Barranco de Cegos, de Alves Redol, é uma edição da Caminho, 13ª ed. Editorial Caminho/Leya
«Chicote e açúcar!», lema de Diogo Relvas, personagem principal de «Barranco de Cegos», latifundiário do Ribatejo cujas terras se alargam até muito ao sul do Tejo, neto de um lavrador que enriqueceu com a Guerra Civil de 1832-34 tomando o partido dos liberais e aproveitando-se do fim dos morgadios e terras da igreja e dos conventos. O pai de Diogo Relvas também ele de ténues sinais liberais comprou ao desbarato terras da Companhia das Lezírias levadas a cabo pela Regeneração aumentando o pecúlio já enorme da família e de Diogo. Homem bruto, como convém, a qualquer latifundiário que se preze, preocupa-o o liberalismo e abraça de mansinho o absolutismo bem descrito nas cabeças embalsamadas dos dois cavalos que mantém na sua sala: um cavalgou-o D. Pedro, o outro, o mano Miguel.
Mas a luta é outra em todo a obra de Alves Redol neste excepcional «Barranco de Cegos». O embate duro é entre a lavoura e a indústria nascente como seu rol de corrupção, de acções ganhas por especulação, por entendimentos políticos em Lisboa (uma babilónia de pecados que ele próprio pratica quando lá se desloca amiúde), por escândalos bancários em convivência real, por negociatas em torno dos caminhos de ferro que esventram o país de lés a lés e, para mais, o apetite da Inglaterra e Alemanha pelas colónias. «Ainda nos calha outros brasis!» explode Diogo Relvas nas suas arengas na Sociedade da Lavoura perante os que o aplaudem à frente, mas que vão negociando, em segredo, acções na indústria florescente e apoiada por fundos bancários. A agricultura já não pertence a este país. O que vier se verá!

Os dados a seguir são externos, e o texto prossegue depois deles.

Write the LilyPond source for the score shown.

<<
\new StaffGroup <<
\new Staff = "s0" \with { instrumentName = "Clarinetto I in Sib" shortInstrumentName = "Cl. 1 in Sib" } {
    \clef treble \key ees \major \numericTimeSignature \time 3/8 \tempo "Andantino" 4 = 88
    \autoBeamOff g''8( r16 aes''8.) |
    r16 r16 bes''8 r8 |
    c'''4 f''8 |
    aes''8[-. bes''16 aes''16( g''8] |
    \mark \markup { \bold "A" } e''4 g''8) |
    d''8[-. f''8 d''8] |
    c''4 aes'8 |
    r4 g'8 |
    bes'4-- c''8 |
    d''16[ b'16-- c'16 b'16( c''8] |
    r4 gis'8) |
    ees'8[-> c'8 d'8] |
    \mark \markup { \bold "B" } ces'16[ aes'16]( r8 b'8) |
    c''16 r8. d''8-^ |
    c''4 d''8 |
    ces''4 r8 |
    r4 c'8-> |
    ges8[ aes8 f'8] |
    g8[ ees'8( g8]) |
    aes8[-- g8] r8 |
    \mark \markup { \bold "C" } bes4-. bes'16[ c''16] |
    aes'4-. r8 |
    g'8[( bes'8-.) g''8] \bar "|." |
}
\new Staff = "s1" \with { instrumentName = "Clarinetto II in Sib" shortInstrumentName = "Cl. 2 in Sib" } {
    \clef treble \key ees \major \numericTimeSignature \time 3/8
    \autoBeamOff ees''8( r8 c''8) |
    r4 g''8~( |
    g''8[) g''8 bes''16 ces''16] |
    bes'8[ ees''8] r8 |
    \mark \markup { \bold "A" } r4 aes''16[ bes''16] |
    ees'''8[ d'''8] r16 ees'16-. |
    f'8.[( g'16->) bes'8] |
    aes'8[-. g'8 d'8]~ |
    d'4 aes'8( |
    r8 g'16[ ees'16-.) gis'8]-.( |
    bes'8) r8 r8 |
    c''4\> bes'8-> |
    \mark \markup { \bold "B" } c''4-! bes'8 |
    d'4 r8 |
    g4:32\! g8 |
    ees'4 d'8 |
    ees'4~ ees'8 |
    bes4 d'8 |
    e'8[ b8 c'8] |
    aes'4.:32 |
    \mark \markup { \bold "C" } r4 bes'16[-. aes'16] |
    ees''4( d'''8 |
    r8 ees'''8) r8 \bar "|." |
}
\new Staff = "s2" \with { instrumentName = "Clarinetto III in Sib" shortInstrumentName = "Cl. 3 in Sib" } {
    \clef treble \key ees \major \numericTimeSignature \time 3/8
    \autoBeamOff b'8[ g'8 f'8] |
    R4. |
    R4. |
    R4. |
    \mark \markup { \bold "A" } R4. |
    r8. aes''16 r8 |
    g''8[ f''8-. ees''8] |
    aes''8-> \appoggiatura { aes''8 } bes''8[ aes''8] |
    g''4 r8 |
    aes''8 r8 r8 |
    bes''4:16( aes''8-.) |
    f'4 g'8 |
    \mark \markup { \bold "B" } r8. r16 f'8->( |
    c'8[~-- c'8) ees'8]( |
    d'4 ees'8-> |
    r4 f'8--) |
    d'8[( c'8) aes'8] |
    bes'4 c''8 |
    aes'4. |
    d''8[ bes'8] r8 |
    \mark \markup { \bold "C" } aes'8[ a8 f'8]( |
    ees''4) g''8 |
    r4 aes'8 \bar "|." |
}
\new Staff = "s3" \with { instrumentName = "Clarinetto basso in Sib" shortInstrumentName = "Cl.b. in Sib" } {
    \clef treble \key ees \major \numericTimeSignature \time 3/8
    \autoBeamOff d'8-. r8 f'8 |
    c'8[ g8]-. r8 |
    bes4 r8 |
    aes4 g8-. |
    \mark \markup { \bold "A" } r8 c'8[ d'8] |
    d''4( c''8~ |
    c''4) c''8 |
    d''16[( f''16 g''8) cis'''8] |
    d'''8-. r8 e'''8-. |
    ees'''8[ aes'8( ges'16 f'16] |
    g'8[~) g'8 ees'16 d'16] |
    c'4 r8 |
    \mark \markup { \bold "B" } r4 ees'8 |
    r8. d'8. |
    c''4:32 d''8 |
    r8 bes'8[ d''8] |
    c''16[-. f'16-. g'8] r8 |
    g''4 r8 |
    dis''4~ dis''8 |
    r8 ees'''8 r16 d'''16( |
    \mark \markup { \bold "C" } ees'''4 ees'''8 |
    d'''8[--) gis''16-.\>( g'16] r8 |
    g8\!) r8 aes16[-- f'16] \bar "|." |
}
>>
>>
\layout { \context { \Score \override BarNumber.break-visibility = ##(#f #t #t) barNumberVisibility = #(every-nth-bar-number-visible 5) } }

Entre crises políticas e financeiras sucessivas como o ultimato inglês de 1890, a revolta republicana do 31 de Janeiro de 1891, a bancarrota de 1891/92, Diogo Relvas pensa que a monarquia enfraquece a cada dia que passa. E tem razão até 1908 quando D. Carlos e Luís Filipe são assassinados no Rossio. Não que o choque muito, porque já virado para o futuro, culpando antes o ditador João Franco por brandura e cedendo aos republicanos. Para ele a permanência da monarquia é uma quimera perdida. Lúcido (e como Diogo Relvas convoca a lucidez sempre para si) vê a solução na ditadura.
Não creio que Alves Redol tenha grande amor pelos republicanos. Muito menos por monárquicos em decadência exposta. Pelo menos não o demonstra neste livro. Já com a Associação dos Valadores pressente-se a sua simpatia por um povo que fez crescer os frutos de uma terra árida e pedregosa que Diogo Relvas os presenteou por três gerações (a enfiteuse ibérica que substituiu o feudalismo europeu?). Aí, a sua raiva e violência vem ao de cima com a capacidade do povo em organizar-se e fazer valer os seus direitos. Ameaça, manda prender, manda espancar matar. O mando dos latifundiários retratado brutalmente por Redol.
Ao mesmo tempo que o chicote se sobrepõe ao açúcar de Diogo Relvas e clama por uma ditadura que há-de vir, graças aos céus e aos lúcidos como ele, a vida afasta todos os seus - os da família e os apaniguados - e a loucura do neto que lhe sucede acompanha a comédia da sua morte escondida como aos cavalos dos reais irmãos desavindos em guerra civil de outrora: empalharam-no num embalsamamento a que a natureza lhe deu o fim com luz e vento: reduziu-o a pó.
O povo português foi durante muito tempo tratado a «chicote e açúcar» tal como no Brasil escravista ganhava a «porrada e feijoada». Não sei se haverá alguma percepção geral desse facto que durou séculos de infâmias, violências, humilhações e dominações sexuais, em que o estupro e a violação de mulheres era uma constante pelos mais poderosos. Também não sei se haverá vontade política para que, através da escola e dos responsáveis da cultura deste país, o relembrem ou sequer lhe dêem a visibilidade que, na obra de Redol (e conheço-a pouco) é mais que merecida. E não me venham com o rótulo estafado e redutor do neo-realismo, embora este tenha existido com invulgar fulgor numa terra de iletrados e abraçado pelos subjugados. Sabe-se porquê: era a resistência. Mas isto é pura literatura que deve ser lida e relida.